Today, they fuel this sense of exclusivity by keeping a tinge of calculated provocation and respond to the need of information by a cleverly calculated balance. When looking at their covers today, it appears clearly that the image is still more prominent and the written is in lighter color and adapts itself to the image which is superimposed on the text. Therefore, it is not about regretting a time of iconic cover making. Society evolves and so do covers. Esquire is a relevant example of that. They found a way to adapt their covers to the market.

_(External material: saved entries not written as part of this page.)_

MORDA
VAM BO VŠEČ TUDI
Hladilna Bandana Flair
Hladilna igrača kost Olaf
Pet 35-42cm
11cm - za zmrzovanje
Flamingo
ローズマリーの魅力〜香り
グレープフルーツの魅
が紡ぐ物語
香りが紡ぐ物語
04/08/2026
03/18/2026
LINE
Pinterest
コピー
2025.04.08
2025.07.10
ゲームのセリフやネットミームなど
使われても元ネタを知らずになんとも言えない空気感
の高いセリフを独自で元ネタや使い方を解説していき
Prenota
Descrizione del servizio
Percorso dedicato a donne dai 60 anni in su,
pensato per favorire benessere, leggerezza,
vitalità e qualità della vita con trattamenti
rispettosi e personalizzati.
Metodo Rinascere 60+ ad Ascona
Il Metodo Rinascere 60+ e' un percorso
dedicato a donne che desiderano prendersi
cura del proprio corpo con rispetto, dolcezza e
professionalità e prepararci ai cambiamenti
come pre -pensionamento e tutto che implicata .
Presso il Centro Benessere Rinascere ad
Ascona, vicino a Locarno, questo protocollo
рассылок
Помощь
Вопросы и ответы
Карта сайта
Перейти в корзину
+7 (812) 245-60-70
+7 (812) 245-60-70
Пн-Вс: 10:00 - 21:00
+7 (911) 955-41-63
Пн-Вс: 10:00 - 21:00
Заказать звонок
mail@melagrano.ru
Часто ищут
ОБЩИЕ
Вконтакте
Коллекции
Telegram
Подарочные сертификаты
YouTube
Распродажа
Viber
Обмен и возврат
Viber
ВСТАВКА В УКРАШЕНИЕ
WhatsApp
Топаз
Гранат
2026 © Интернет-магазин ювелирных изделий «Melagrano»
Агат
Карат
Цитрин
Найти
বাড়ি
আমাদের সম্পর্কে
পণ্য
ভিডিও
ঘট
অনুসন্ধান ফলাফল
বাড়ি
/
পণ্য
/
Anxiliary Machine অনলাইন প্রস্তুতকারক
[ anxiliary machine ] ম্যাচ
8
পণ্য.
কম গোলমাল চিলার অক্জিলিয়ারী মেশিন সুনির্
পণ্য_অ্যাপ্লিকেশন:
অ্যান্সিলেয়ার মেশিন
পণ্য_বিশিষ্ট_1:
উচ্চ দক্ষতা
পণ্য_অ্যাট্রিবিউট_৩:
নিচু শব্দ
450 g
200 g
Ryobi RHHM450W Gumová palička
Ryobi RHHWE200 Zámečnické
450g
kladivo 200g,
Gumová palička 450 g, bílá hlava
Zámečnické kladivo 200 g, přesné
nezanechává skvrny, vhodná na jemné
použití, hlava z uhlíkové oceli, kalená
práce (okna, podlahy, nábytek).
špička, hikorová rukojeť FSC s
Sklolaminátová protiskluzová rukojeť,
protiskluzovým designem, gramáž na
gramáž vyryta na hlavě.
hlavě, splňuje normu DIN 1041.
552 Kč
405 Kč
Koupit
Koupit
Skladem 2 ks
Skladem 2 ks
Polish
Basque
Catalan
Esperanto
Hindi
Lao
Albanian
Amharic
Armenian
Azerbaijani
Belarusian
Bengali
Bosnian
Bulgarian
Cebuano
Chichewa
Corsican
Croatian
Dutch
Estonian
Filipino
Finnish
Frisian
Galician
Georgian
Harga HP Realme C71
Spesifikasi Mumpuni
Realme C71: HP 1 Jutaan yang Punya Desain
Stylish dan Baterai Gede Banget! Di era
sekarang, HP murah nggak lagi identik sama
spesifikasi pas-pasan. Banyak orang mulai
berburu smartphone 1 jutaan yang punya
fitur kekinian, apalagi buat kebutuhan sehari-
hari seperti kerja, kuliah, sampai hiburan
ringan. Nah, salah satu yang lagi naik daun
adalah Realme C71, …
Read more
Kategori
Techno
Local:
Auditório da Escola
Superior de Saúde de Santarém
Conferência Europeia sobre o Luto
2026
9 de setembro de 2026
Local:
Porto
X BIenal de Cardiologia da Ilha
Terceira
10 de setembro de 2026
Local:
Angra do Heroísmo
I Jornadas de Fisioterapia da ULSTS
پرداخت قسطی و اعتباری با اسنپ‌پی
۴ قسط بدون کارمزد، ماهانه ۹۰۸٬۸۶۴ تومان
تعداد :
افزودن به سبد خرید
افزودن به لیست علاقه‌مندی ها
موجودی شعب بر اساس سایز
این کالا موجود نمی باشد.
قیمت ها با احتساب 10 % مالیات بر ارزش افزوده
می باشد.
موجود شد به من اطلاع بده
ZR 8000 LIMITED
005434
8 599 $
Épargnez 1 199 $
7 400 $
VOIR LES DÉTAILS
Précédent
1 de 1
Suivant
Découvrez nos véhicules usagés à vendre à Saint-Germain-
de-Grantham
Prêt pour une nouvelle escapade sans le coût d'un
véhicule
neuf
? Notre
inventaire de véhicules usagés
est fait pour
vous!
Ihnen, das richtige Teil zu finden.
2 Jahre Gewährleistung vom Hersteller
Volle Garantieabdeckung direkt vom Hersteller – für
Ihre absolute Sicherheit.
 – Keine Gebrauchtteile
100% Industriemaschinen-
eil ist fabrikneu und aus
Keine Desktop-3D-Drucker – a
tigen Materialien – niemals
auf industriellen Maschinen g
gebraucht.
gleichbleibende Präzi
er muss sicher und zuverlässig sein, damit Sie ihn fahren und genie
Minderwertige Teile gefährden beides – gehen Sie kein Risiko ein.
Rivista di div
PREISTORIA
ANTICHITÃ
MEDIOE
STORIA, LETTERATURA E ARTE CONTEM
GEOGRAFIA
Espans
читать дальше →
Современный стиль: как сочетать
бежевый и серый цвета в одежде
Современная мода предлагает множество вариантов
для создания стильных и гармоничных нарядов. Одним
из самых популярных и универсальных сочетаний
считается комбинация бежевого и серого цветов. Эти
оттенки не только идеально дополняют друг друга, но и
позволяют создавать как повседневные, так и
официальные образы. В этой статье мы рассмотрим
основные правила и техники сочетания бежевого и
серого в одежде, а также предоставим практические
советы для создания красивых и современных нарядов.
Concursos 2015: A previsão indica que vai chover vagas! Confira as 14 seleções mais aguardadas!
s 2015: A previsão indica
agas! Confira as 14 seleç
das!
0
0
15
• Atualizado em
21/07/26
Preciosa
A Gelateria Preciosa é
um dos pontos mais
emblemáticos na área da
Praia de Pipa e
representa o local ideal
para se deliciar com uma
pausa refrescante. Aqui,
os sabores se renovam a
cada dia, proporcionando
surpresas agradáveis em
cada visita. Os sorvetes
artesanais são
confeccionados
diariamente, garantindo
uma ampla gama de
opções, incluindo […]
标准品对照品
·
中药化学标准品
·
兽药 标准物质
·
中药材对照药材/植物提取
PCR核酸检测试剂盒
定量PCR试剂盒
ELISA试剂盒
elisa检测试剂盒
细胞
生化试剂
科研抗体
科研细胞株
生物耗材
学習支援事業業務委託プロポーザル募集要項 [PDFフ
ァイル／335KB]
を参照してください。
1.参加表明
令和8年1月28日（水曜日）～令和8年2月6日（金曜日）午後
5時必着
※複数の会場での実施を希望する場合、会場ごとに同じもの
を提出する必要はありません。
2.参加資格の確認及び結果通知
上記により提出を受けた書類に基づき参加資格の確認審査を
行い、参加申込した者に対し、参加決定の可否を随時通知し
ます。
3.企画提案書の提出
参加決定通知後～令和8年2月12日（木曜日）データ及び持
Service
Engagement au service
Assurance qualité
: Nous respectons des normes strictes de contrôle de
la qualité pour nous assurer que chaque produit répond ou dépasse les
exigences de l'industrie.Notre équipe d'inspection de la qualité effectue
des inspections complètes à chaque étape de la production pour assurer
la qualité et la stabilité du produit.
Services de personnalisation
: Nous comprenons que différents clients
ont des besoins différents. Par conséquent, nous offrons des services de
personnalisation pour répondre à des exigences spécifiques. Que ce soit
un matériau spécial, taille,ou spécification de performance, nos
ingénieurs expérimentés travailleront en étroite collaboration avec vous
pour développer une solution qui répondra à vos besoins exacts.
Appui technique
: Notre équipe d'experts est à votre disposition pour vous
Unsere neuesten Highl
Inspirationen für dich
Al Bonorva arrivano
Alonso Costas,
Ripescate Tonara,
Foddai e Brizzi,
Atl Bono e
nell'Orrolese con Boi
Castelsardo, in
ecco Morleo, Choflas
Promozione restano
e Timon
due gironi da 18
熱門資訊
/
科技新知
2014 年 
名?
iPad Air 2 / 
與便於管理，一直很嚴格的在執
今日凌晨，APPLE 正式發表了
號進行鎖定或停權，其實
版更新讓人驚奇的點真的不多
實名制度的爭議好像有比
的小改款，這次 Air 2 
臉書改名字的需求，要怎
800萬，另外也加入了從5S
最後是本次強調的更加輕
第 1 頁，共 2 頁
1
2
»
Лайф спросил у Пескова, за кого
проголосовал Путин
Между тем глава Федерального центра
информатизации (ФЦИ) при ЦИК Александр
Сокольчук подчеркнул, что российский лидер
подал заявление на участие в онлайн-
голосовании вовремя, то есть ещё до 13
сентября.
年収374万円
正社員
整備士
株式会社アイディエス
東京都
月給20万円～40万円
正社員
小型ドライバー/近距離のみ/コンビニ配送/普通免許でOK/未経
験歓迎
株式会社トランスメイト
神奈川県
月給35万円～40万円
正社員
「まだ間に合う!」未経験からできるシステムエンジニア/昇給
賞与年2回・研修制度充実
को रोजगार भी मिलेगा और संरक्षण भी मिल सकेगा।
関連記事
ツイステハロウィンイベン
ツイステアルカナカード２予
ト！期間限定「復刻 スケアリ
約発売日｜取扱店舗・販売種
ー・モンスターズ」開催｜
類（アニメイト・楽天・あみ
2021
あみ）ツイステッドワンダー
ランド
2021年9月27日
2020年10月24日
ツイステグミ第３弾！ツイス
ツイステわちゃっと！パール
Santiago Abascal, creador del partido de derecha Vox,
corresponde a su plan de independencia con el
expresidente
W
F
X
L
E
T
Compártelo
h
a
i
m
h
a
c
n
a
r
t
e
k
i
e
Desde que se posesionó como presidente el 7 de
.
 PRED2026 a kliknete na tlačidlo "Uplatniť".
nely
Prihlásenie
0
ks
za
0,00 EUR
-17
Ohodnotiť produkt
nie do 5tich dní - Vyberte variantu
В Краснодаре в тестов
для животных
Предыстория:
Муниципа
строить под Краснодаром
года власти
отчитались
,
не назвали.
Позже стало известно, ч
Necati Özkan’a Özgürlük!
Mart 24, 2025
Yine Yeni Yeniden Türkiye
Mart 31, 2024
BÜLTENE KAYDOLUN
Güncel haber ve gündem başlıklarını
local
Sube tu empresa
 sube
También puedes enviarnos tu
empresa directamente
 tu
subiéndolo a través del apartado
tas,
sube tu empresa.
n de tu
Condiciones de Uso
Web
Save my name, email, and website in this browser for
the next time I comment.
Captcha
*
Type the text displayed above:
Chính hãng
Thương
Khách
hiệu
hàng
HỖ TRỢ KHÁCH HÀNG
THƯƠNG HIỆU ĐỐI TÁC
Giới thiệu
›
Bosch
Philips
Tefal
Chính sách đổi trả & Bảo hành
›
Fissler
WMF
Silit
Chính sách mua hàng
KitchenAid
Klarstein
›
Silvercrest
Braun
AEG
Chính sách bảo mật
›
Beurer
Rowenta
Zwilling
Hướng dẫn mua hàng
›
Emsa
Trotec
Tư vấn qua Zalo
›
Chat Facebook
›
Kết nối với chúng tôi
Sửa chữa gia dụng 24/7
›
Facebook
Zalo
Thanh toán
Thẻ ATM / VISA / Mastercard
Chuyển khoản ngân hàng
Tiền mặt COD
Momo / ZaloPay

The notion of celebrating magazine covers as work of art is also interesting in this respect. This article reminded me of two exhibitions: one of the Vogue magazine covers at the bottom of the Champs-Elysees in November 2009 where all the covers since today were displayed; the second one was showcasing the work of several music magazine photographers in the Colette shop in Paris during April 2010, both showing the evolution of the art of cover making. To me, this has an impact on how people see the magazine covers in general. Attention is less on the magazine than on the cover itself. It pushes advertisers to find new ways to appeal to the viewer and makes it harder to catch his/her eye. In fact, what was shocking in the 1960’s or1970s is not anymore seen as such today. Let’s take the example of the October 1971 cover of Playboy that showed Darine Stern naked on a Playboy chair. She was the first Afro-American woman on the cover of the magazine. Such a thing does not shock anymore. However, themes such as colonization – which did not shock at the time – are still shocking today. Vogue magazine ventured into making photo-shoots around the theme of slavery and colonization in France. This created a shock in the readership and increased the sales of the magazine. Before looking at how to shock it is important to find what would shock people. In this respect, George Lois did great at his time. He is to be admired for his work and how he managed to get people’s attention wittily tackling contemporary subject matters. Seduction still comes of surprise. But it’s effects have to remain under control: either by a niche targeting or by a strong sense of identification with the viewer.